Study text section start

Please suggest if this is a valid scenario.

artembilan commented 2 months ago

What are your 1, 2, 3, 4? Different scenarios, or steps, or states of the same scenario? Isn't this a result of all the changes you have introduced recently?

C0 has thrown error while processing. This would stop the running ConcurrentContainer !!!!

This indeed must not happen. The failure in one child container must not effect all others.

Does it happen even in previous versions, even before your recent changes?

LokeshAlamuri commented 2 months ago

Isn't this a result of all the changes you have introduced recently?

I have not introduced any bugs. Current bug is a different one. It is existing in previous versions also. I have provided JUnit to replicate this scenario. Please review and suggest if this a valid scenario and needs to be fixed.

LokeshAlamuri commented 2 months ago

What are your 1, 2, 3, 4? Different scenarios, or steps, or states of the same scenario? Isn't this a result of all the changes you have introduced recently?

Study text section end
Given data section start

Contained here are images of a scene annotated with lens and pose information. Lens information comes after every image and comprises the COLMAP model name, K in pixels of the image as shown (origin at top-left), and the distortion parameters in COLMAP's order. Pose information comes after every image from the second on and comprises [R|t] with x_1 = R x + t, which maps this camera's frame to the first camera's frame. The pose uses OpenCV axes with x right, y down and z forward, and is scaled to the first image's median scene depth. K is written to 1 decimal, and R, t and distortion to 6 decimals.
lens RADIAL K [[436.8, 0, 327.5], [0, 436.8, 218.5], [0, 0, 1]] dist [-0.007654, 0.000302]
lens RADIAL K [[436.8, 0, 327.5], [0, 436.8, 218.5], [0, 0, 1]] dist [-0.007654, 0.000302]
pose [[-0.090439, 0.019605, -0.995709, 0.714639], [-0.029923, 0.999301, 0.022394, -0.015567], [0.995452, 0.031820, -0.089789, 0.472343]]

Given data section end
Given data section start

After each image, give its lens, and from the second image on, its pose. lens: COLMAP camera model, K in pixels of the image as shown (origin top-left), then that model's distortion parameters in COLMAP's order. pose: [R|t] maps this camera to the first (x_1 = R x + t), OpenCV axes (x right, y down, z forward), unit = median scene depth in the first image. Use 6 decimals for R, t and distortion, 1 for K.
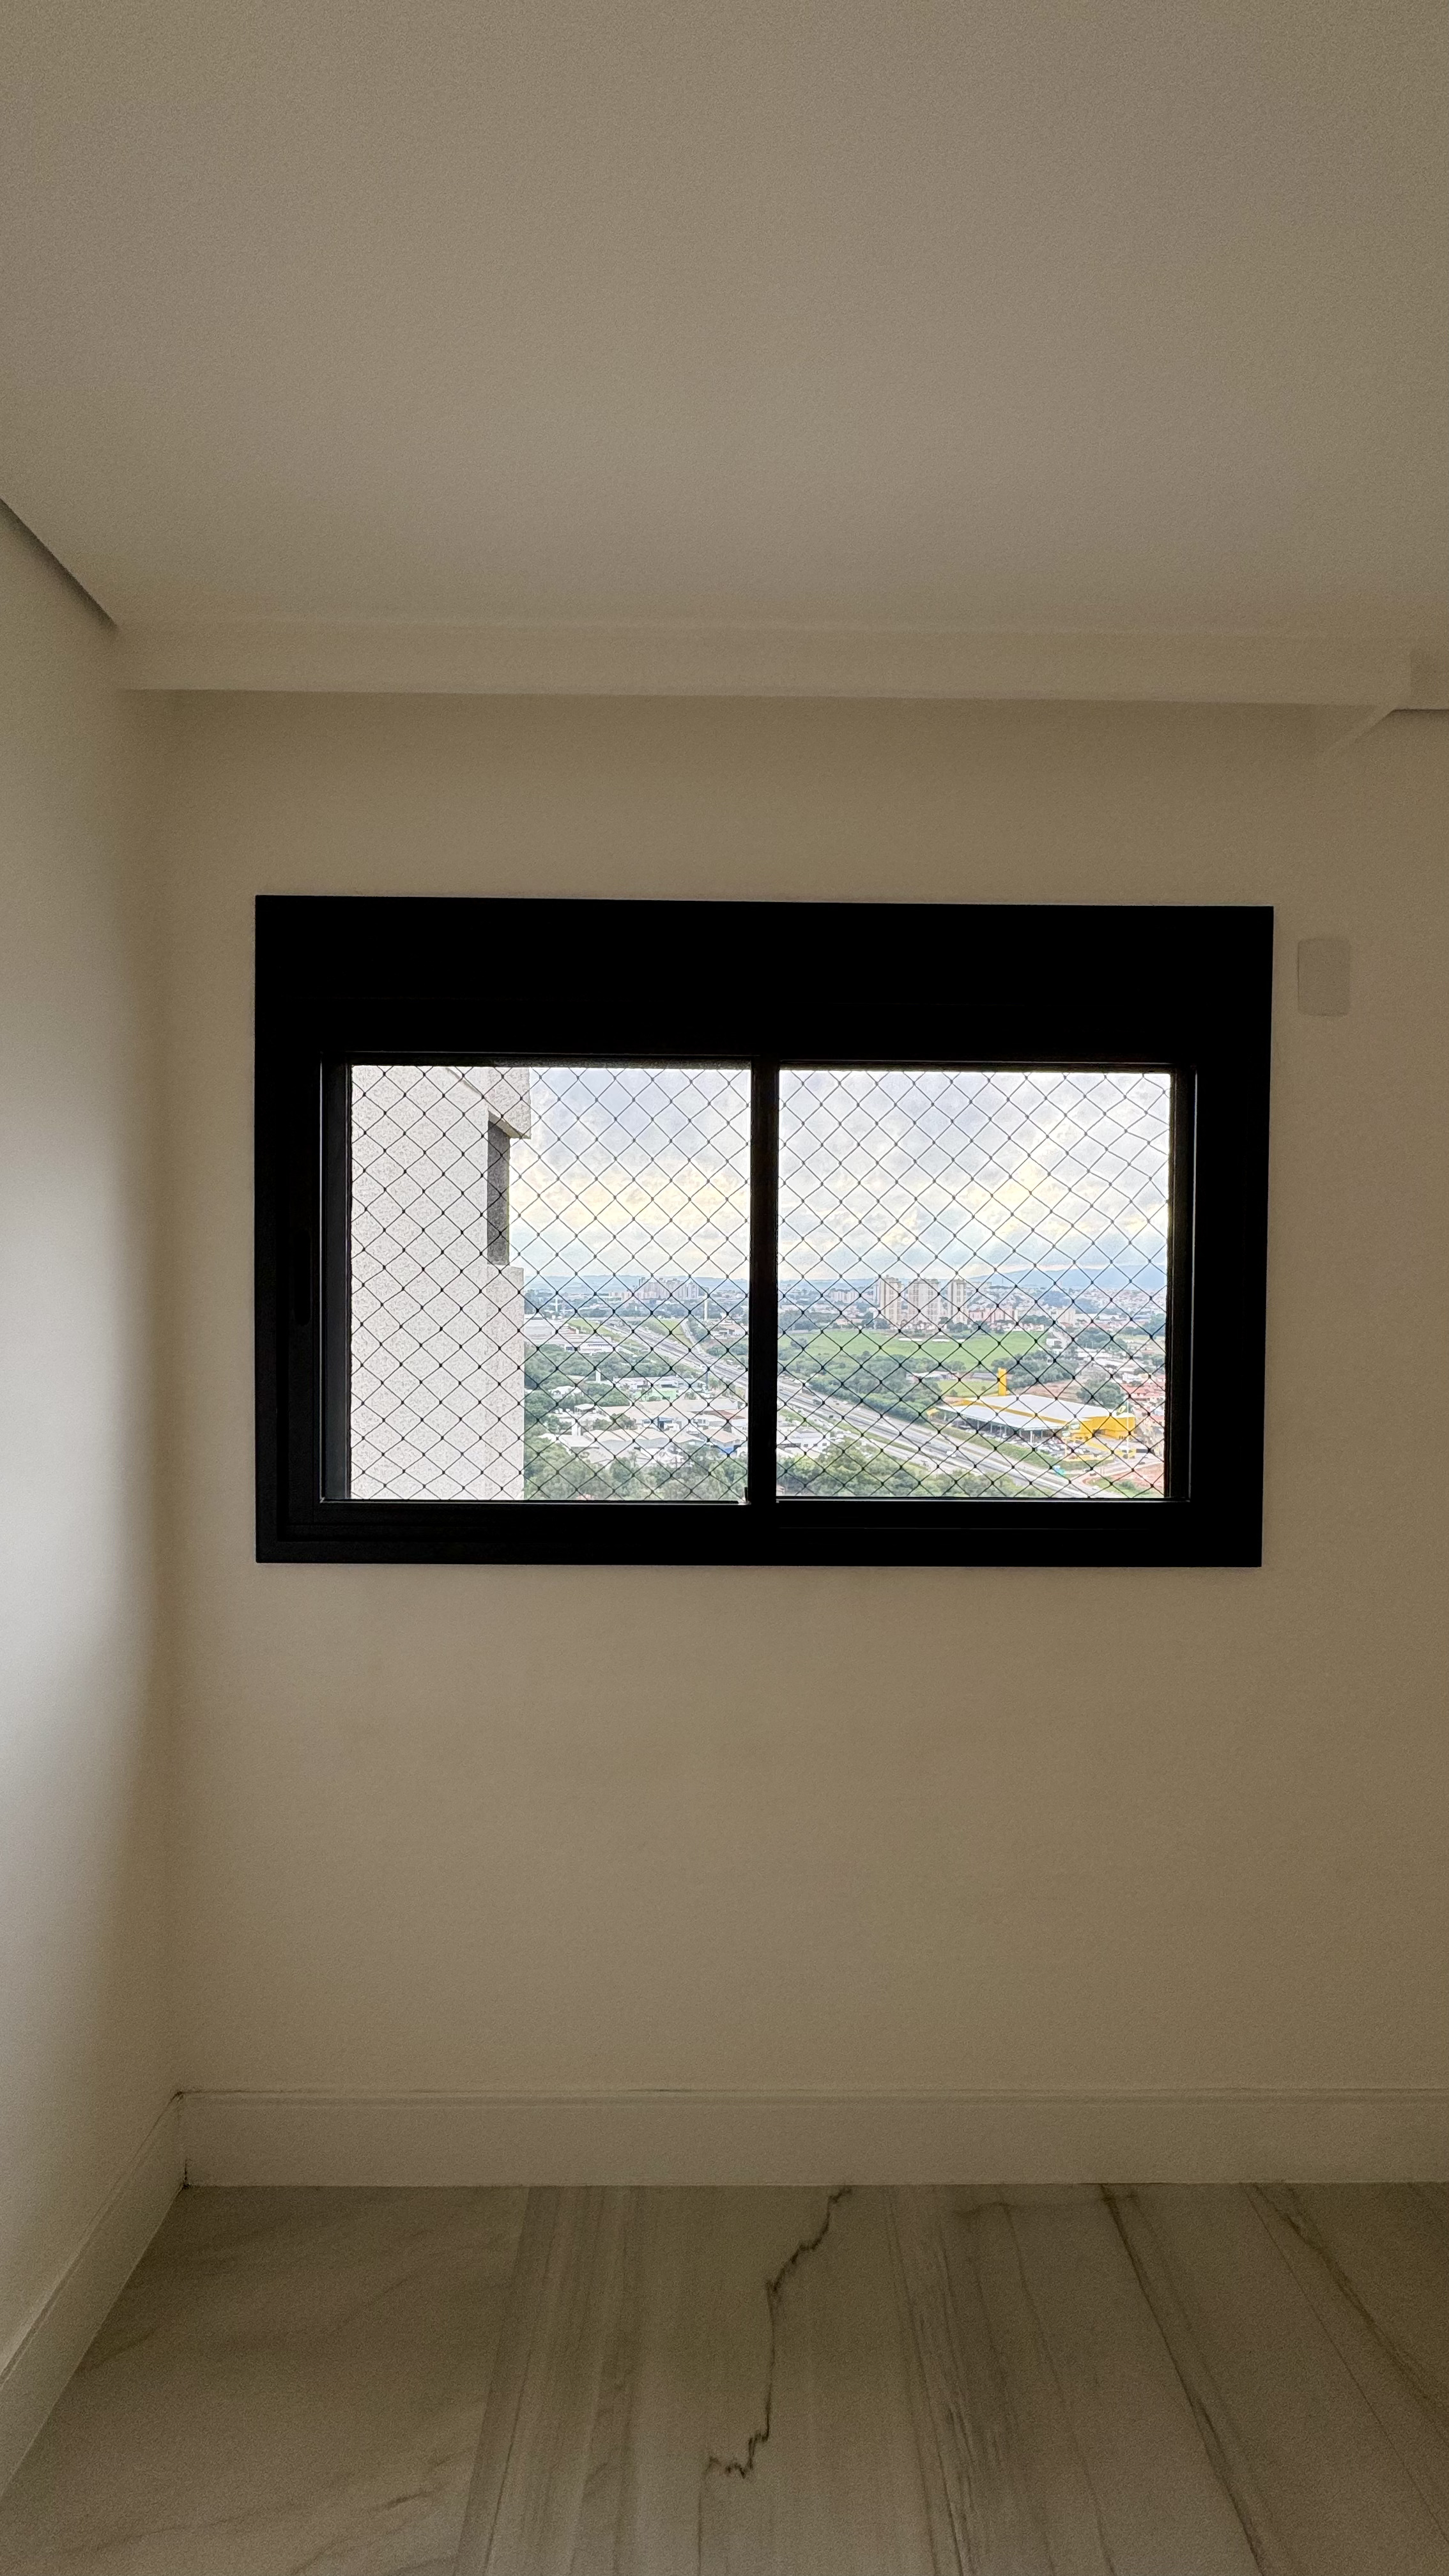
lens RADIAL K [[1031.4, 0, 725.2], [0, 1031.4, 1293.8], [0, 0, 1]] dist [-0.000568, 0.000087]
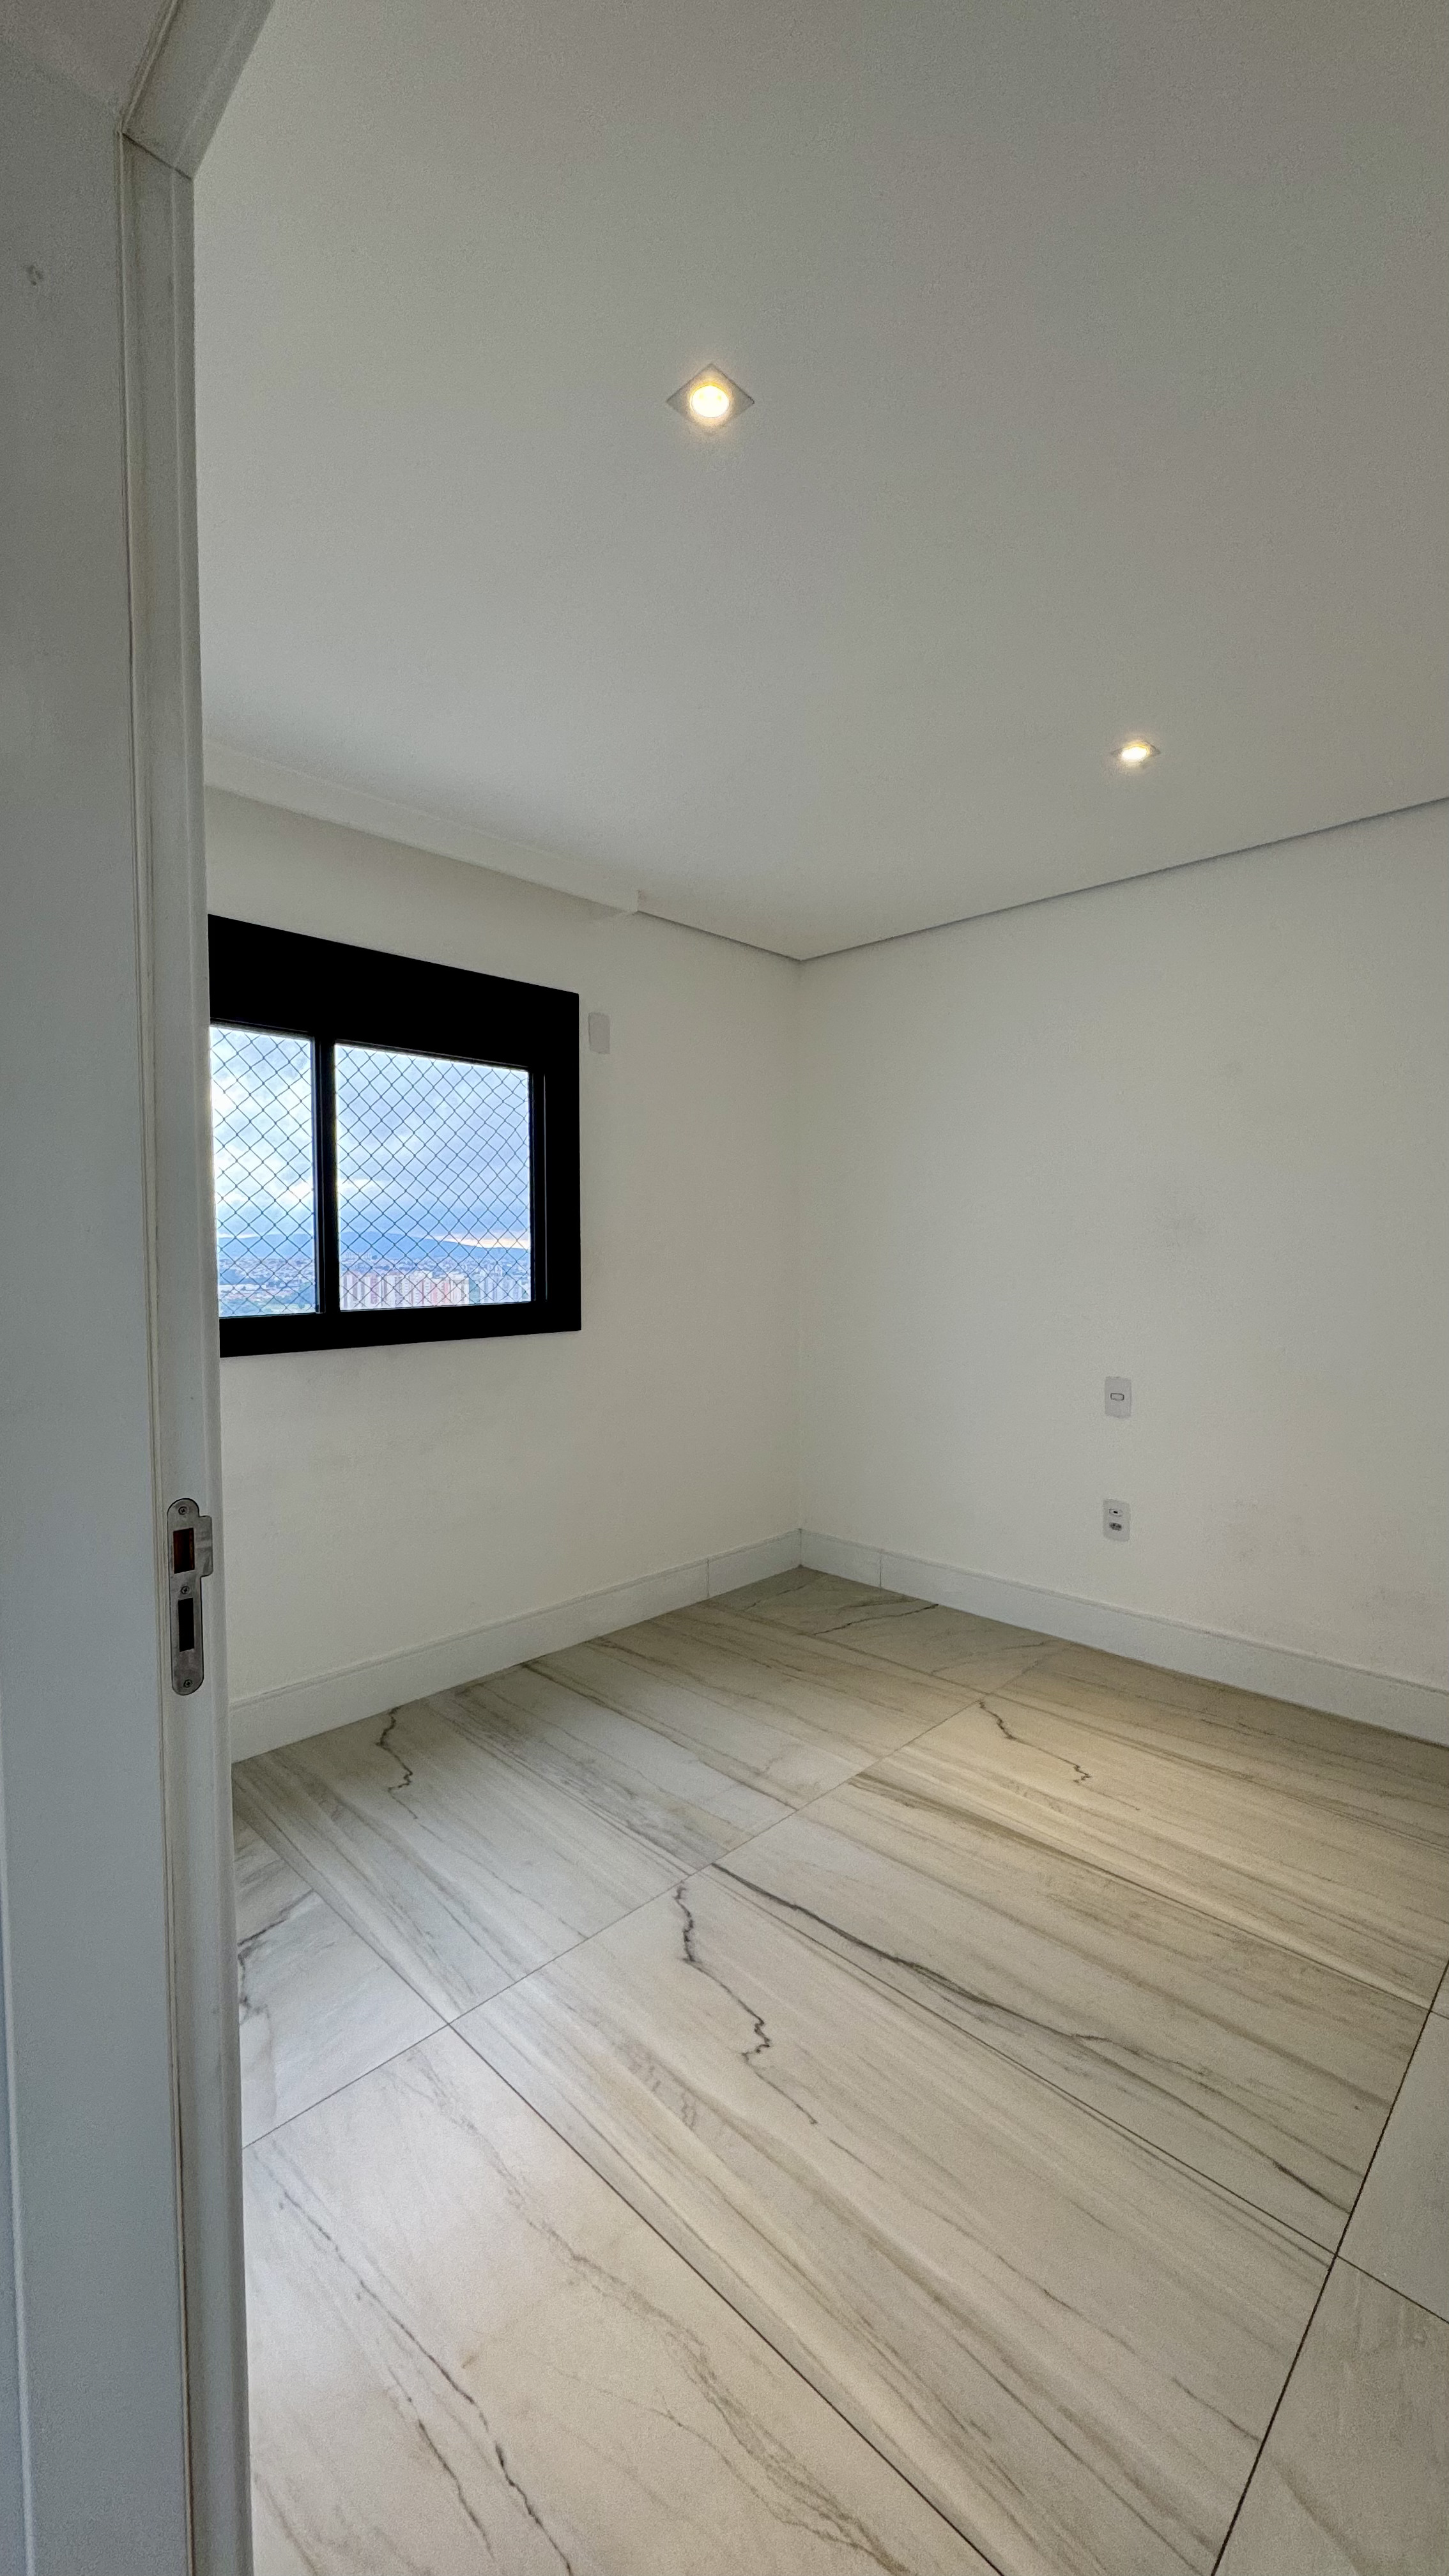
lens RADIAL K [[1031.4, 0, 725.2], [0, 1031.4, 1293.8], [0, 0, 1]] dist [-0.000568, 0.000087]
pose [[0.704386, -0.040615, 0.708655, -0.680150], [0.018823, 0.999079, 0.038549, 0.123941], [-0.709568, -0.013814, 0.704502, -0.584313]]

Given data section end

Questions
(a) Reproduce the part of the thread starting with "artembilan commented 2" and going on through "effect all others.".
(b) Answer these questions from the thread:
(i) Which one has thrown an error while processing?
(ii) What did LokeshAlamuri provide to replicate the scenario?
(iii) Besides the current one, in which versions does LokeshAlamuri say the bug exists?

Solution set
(a)
artembilan commented 2 months ago

What are your 1, 2, 3, 4? Different scenarios, or steps, or states of the same scenario? Isn't this a result of all the changes you have introduced recently?

C0 has thrown error while processing. This would stop the running ConcurrentContainer !!!!

This indeed must not happen. The failure in one child container must not effect all others.

(b)
(i) C0
(ii) A JUnit
(iii) Previous versions